Потом повернулась и пошла путаной походкой, а Зайцев смотрел, как она тонула в сумерках, заметался на месте, как ящерица с отломанным хвостом, и, шмурыгая ногами между щепками и кучами опилок, пополз в сторожку.
Прождал Антонину день, два, на третий напился и, весь грязный, растерзанный, пьяный, днем, перед обедом, остановился под окном и застонал:
- Антонида!
Антонина не отзывалась.
- Антонида, черт!.. Любовница моя богоданная! Убивица!.. Смотри, честной народ, любовница-то моя, Антонидка, стряпуха-то, ребеночка свово убила!.. Не пондравился он ей, ребеночек-то, она его и в огонь... Жи-во-ва!..
Антонина отворила окно, осмотрелась, - на дворе близко никого не было.
- Уходи ты от меня, уродина, слышишь! Уходи, окаянный! - крикнула она, и челюсти у нее дрожали.
Но Зайцев ухватился за раму и, пьяный, с шарфом, спустившимся вниз и обнажившим оскаленные неприкрытые губами зубы, весь, как живая смерть, пытался влезть в кухню и срывался.

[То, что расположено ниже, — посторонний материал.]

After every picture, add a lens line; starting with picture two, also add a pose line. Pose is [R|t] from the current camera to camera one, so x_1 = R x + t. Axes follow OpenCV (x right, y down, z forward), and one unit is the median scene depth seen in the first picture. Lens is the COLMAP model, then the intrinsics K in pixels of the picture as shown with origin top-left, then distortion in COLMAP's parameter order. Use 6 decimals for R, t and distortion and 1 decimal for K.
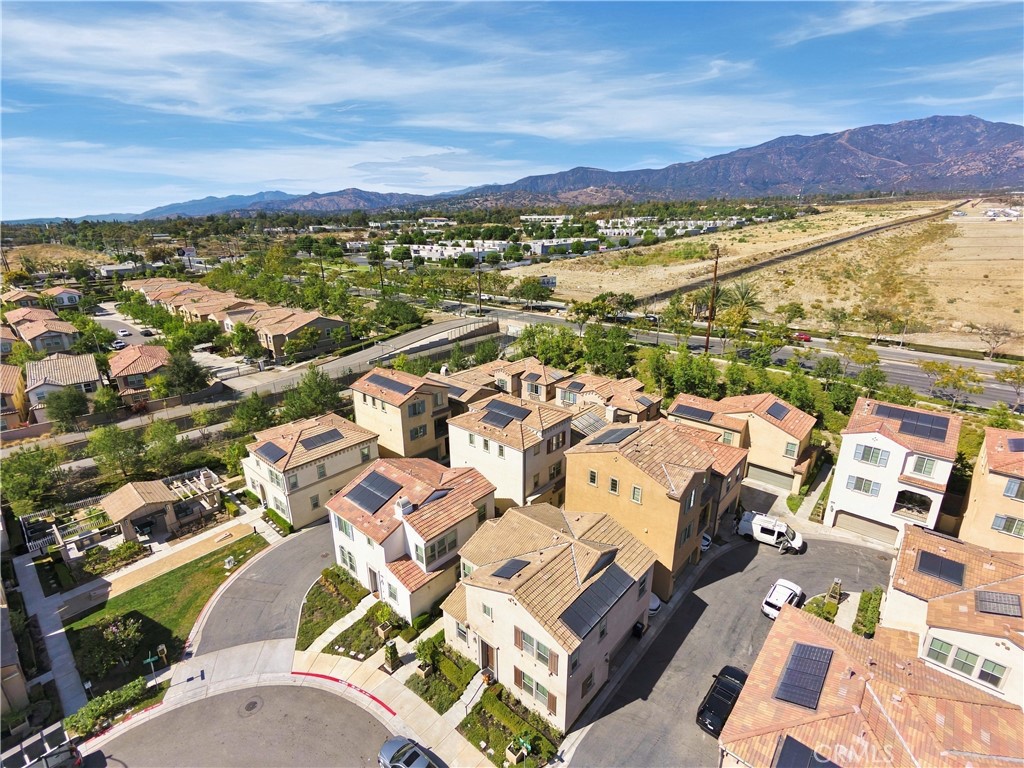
lens RADIAL K [[491.6, 0, 513.7], [0, 491.6, 387.5], [0, 0, 1]] dist [-0.000347, 0.001958]
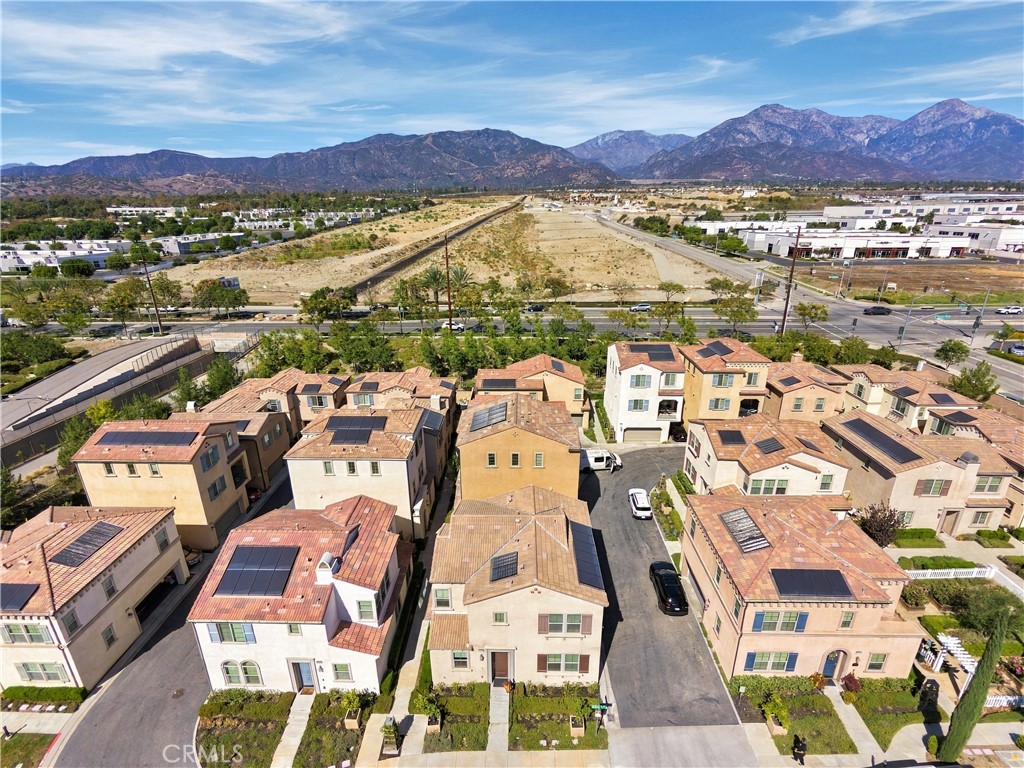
lens RADIAL K [[491.6, 0, 511.3], [0, 491.6, 381.2], [0, 0, 1]] dist [-0.000347, 0.001958]
pose [[0.767443, -0.215766, 0.603719, -0.249077], [0.213573, 0.973921, 0.076582, -0.029085], [-0.604498, 0.070166, 0.793510, 0.096397]]
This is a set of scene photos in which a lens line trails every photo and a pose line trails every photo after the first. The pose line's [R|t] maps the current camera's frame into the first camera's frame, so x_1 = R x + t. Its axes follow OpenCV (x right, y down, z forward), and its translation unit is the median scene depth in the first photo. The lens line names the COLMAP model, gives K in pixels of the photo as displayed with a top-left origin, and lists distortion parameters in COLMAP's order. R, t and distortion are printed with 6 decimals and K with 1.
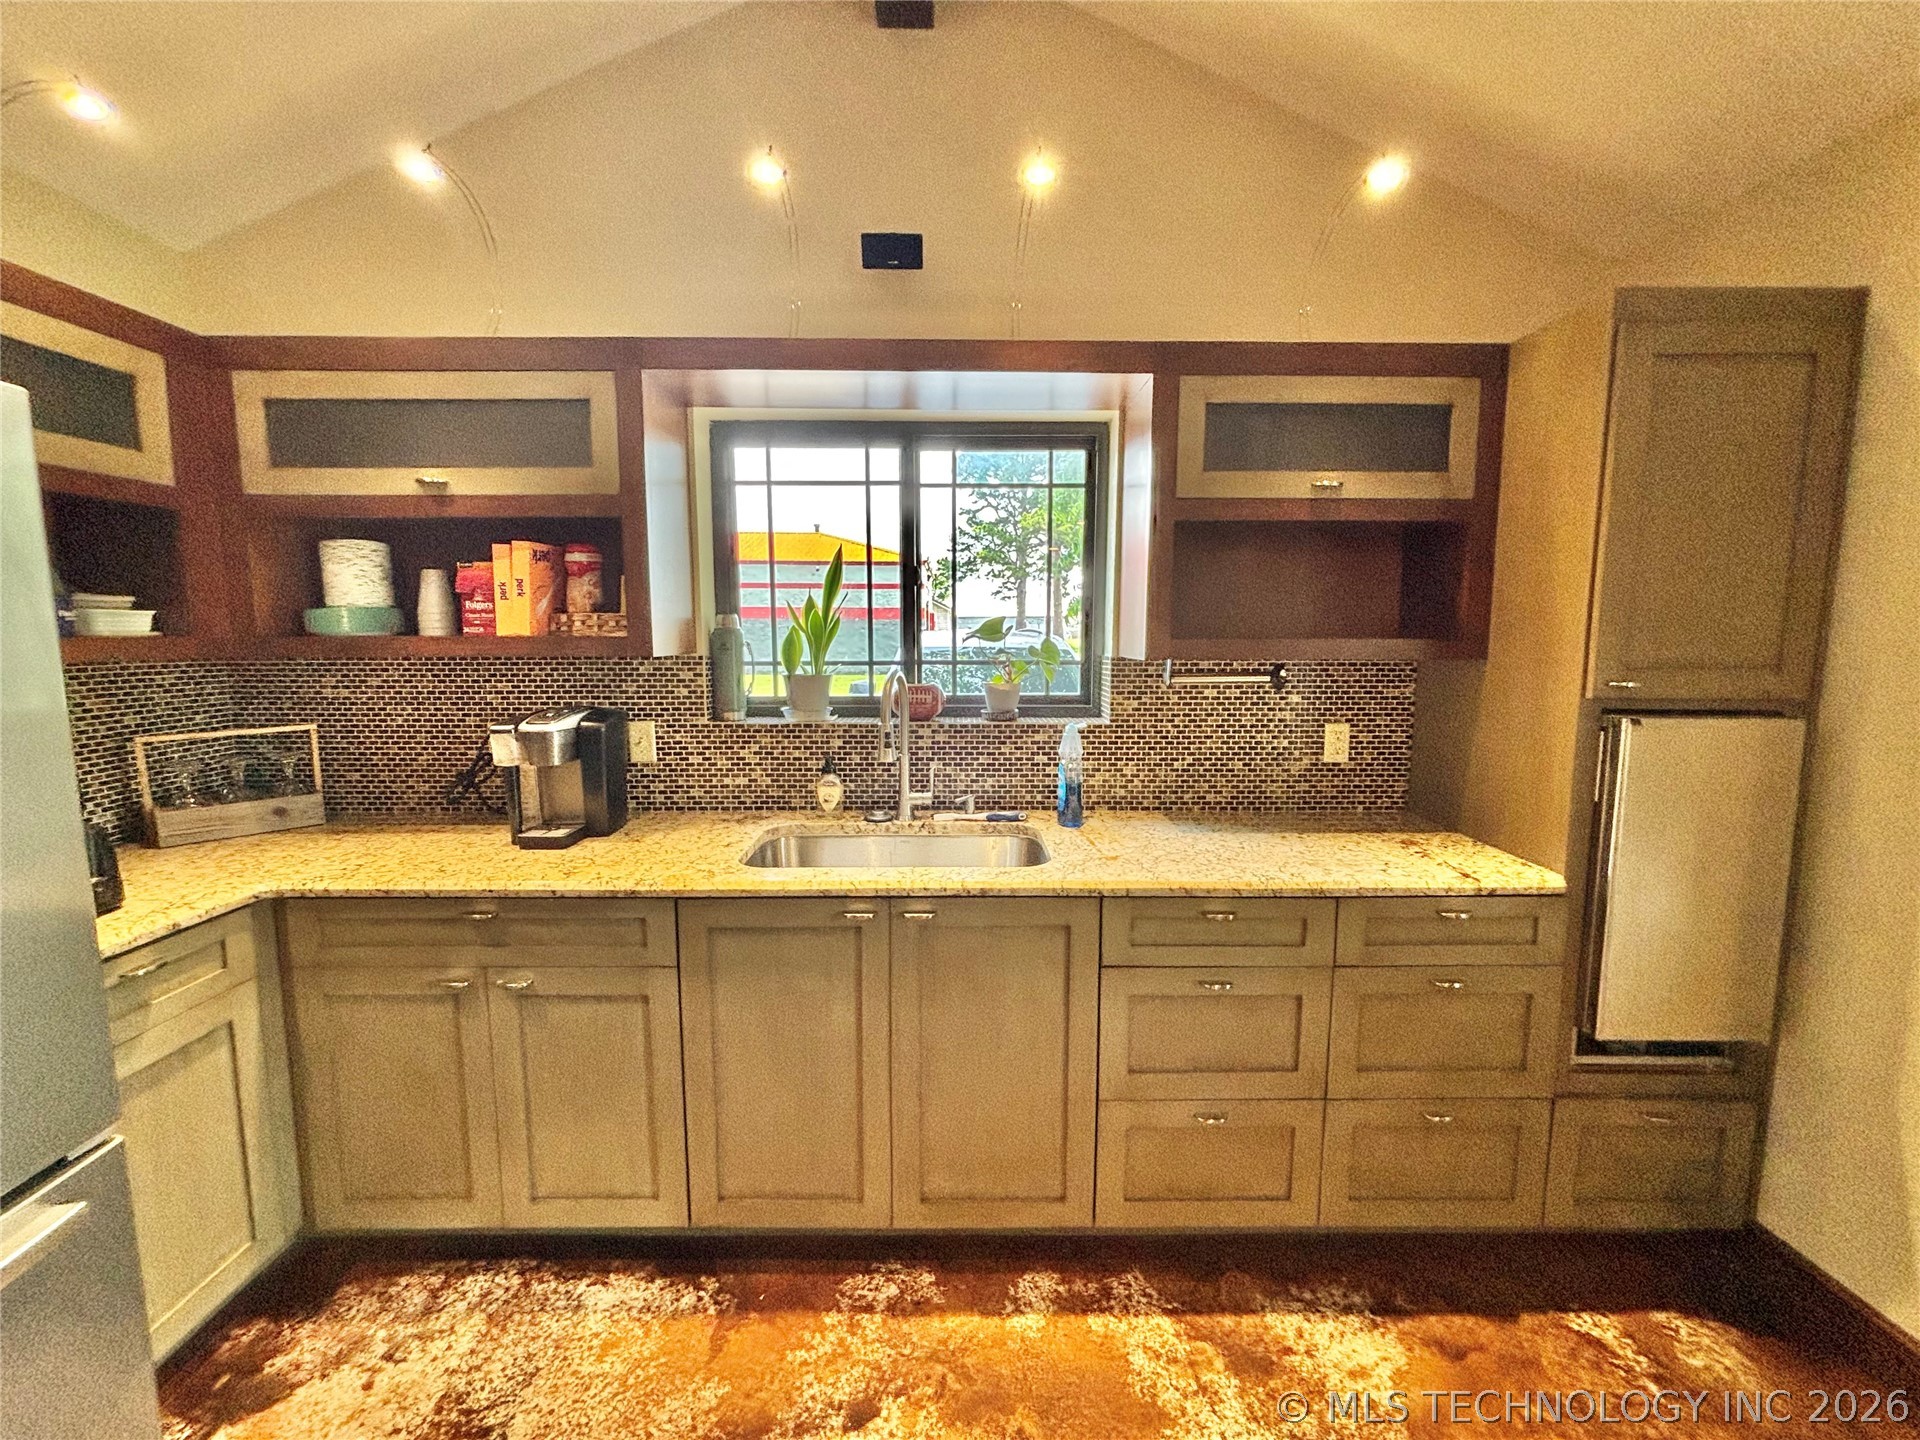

Антонина плеснула в него помоями, и капустные листья и корки повисли на нем, и заструился пиджак, а он обирался непослушными руками, сопел и мотал головой. Подошел парень-пильщик, посланный узнать, скоро ли звонок, увидел пьяного Зайцева, с сердцов ударил его в бок и сшиб в лужу, потом пошел сам звонить в колокольчик.
Из дома с белыми занавесями вышел на непорядок старик Бердоносов с толстой палкой, в сизом картузе над седыми кудрями венчиком, - постоял, поглядел на заснувшего Зайцева, покачал головою, приказал убрать с глаз долой и зашел на кухню.